L’un d'eux aux pattes particulièrement acérée, et à la carapace renforcée par des écorces de noix de coco fixées dessus, se rapprocha lentement de moi dans des *tacs* régulier et me tendit sa pince contenant une sorte de bouillie blanche.
Me redressant comme je le pouvais je saisis furtivement un gros galet qui trainait dans la galerie, j'étais prêt à l'éclater sur sa face si il agissait stupidement.
- Viande appooorter bl-bl-Blanc à nous… ou viande mouriiir…Sur ces mots le leader des royaux crabes de cocotier fit claquer ses puissantes pinces dans ma direction, faisant éclater la bouillie blanchâtre sur moi et produisant un grossier écho qui résonna dans le tunnel.
Comme surpris par ce son inattendu tout les crabes rentrèrent leurs minuscules têtes en arrières et eurent un mouvement de recul.
Soulevant ma main libre jusqu'à la substance sur mon épaule, je la dégagea d’un geste vif j’eus la surprise de voir encore une fois ces énormes monstres en armure de chitine marteler craintivement le sol à reculons.
Avoir peur de ces stupides crustacés devenait de plus en plus ridicule au fur et mesures des minutes.
Reprenant totalement mes esprit je me relevais en m'aidant du mur et les toisa avec un regard froid, tous levèrent leurs yeux sombres vers moi... puis ils se mirent à se dévisager entre eux avant de reprendre leurs attention sur moi.
- Bon... Les réfugiés, vous aller décamper de CHEZ MOI et chercher votre pitance ailleurs.Reprenant totalement mes esprits, j’entrepris de me redresser en virant les petits gravats collé à ma peau égratignée dans la chute.
Des murmures s'élevèrent dans la petite troupe des crabes, après un cours moment, le même qui m'avais asperger de bouillie se rapprocha de moi et réitéra sa demande d'une facon plus correcte:
- Viande Aa-Appoorter Blanc et nous laissssser Viande.- Très bien je vais vous amener votre sale confiture et vous vous allez dégagez, marché conclu ? Vous pourrez toujours allez squatter la résidence du Tsuchikage ou je ne sais ou c'est votre problème. Allez Allez Allez on discute pas...Les crabes de cocotier si menaçants quelques minutes plus tôt semblaient maintenant m'obéir au doigt et à l'oeil, ils se dépêchèrent de se mettre en route à l'opposé de ma position, direction l'extérieure.
A bien y regarder leur énorme forme arachnoïde avait vraiment de quoi effrayer le premier venu, je ne pouvais m'empêcher de penser qu'il auraient pu me mettre en pièce, si ils avaient eu un peu de volonté.

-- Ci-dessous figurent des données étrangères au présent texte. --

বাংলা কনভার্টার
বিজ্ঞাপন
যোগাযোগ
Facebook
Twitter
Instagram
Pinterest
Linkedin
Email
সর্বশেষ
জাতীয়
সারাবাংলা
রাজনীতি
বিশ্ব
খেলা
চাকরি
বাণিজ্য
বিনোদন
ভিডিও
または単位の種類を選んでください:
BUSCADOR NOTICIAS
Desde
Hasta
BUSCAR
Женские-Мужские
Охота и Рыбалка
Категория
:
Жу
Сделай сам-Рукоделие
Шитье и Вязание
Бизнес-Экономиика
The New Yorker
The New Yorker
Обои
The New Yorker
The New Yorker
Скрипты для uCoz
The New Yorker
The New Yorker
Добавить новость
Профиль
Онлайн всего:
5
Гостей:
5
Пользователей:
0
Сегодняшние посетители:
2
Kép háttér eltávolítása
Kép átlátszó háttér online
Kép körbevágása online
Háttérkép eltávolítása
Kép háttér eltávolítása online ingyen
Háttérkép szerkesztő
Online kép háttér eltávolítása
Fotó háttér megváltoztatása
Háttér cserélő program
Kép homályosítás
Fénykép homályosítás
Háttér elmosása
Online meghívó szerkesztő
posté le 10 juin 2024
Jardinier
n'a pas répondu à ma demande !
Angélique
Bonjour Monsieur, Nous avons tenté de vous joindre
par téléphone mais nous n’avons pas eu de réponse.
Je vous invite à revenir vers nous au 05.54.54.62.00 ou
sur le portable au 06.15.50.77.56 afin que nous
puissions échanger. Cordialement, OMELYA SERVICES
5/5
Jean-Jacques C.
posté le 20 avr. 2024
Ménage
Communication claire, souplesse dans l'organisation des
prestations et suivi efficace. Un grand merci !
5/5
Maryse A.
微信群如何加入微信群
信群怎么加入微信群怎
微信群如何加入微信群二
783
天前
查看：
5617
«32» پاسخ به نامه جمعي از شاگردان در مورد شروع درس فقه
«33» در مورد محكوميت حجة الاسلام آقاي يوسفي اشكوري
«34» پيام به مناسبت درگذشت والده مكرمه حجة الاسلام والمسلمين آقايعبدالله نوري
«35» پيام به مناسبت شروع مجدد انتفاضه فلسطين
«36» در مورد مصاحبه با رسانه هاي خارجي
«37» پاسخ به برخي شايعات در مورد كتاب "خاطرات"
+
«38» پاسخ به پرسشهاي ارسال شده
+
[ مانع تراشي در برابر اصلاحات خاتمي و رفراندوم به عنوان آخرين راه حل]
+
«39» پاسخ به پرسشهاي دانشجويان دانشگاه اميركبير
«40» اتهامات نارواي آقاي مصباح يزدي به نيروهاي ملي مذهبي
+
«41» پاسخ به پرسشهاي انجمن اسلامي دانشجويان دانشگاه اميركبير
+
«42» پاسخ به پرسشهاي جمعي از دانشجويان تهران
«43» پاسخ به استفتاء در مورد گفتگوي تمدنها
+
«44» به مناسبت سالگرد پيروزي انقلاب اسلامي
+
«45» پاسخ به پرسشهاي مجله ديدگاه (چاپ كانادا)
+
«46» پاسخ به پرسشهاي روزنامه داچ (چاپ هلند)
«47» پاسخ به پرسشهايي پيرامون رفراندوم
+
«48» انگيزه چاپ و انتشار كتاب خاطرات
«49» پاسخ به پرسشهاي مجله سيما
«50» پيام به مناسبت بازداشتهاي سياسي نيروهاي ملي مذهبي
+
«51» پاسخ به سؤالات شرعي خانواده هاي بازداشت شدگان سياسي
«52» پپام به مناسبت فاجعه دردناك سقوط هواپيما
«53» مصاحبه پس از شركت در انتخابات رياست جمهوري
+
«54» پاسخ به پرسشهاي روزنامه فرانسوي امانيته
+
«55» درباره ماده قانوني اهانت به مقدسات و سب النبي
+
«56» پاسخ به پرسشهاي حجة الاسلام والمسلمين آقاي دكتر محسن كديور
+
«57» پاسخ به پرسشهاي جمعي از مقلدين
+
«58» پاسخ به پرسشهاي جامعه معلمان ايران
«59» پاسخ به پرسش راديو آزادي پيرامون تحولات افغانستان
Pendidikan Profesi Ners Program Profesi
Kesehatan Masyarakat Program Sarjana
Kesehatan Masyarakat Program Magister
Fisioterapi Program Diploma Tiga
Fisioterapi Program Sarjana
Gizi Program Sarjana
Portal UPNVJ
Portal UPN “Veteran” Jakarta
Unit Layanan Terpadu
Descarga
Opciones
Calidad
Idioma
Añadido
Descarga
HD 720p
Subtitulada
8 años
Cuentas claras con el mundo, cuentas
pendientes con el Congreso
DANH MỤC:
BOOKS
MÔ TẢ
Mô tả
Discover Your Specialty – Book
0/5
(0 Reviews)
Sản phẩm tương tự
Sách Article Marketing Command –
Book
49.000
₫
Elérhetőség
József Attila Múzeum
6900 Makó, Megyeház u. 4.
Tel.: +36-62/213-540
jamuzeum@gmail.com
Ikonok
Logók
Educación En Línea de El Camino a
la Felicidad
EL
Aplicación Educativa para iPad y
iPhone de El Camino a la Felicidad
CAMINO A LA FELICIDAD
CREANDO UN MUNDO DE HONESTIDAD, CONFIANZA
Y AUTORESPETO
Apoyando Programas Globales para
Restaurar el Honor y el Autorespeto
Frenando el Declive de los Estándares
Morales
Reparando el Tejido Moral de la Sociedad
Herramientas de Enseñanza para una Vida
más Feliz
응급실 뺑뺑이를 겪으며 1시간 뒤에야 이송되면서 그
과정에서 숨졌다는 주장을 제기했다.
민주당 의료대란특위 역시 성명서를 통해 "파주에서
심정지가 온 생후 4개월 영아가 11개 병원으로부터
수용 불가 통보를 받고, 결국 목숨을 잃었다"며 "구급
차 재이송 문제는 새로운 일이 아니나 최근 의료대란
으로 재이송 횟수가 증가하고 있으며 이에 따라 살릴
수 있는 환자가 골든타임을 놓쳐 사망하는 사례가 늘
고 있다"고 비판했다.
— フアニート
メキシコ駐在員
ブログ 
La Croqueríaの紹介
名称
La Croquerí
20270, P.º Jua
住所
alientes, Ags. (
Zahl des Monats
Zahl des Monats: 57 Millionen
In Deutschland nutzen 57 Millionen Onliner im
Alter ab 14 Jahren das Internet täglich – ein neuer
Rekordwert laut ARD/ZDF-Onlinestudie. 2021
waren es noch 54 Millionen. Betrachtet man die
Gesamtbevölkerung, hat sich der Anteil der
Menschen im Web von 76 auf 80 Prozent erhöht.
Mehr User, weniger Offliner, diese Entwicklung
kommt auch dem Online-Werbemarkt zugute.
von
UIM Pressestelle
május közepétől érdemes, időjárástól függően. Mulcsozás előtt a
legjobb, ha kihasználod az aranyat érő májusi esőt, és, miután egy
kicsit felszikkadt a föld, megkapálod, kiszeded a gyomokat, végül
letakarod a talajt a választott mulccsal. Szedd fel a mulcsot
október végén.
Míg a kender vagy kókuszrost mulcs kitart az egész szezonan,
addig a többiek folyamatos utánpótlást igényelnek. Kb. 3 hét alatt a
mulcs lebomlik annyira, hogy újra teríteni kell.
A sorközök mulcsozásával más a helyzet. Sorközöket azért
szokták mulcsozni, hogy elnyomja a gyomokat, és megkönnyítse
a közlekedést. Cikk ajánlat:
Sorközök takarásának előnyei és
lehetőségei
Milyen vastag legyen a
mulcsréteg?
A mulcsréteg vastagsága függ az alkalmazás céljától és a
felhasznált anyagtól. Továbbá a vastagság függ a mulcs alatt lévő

A plusieurs reprise le dernier de la file se retournais pour me scruter bizarrement, a chaque fois je lui faisais signe du doigt de se bouger. L'envie de lui coller mon pied au train pour le motiver me pris à plusieurs reprises.
J'en profitais pour retirer le reste de bouillie qui était sur mon torse, la portant a mes narine puis à ma bouche ne reconnu le gout de la banane et de la noix de coco :
Mon stock de fruits ! Ces salopards m'avaient dévalisé dans la nuit ! Ils allaient le payer au centuple, personne ne touchait à mes bananes sans en payer le prix !Après plusieurs minutes de déambulation en sens inverse nous arrivions à la surface qui était... obstruée ? En réponse à mon interrogation, un solide crabe escalada le roc et déplaça les dalles bloquant l'accès avec dextérité. Puis il se faufila dans le Dojo suivit par ses camarades.
Une fois rejoint dans la cour, je m'adressais à eux sur un ton cassant, ils m'avaient déjà assez bouffer la journée en plus de l'exaspération des précédentes nuits.
- Je vais vous chercher vos fruits et je reviens, vous ne toucher à rien, vous ne bouger pas, éviter même de respirer.Les six énormes crabe de cocotier (ou Yashigani) échangèrent tous des regards avant de se retourner vers moi. Ils se relancèrent des regards perplexes entre eux avant de se retourner une fois encore vers moi sans un mot.
Hochant la tête avec un air exaspéré devant leur manège, je me dirigeais vers la sortie.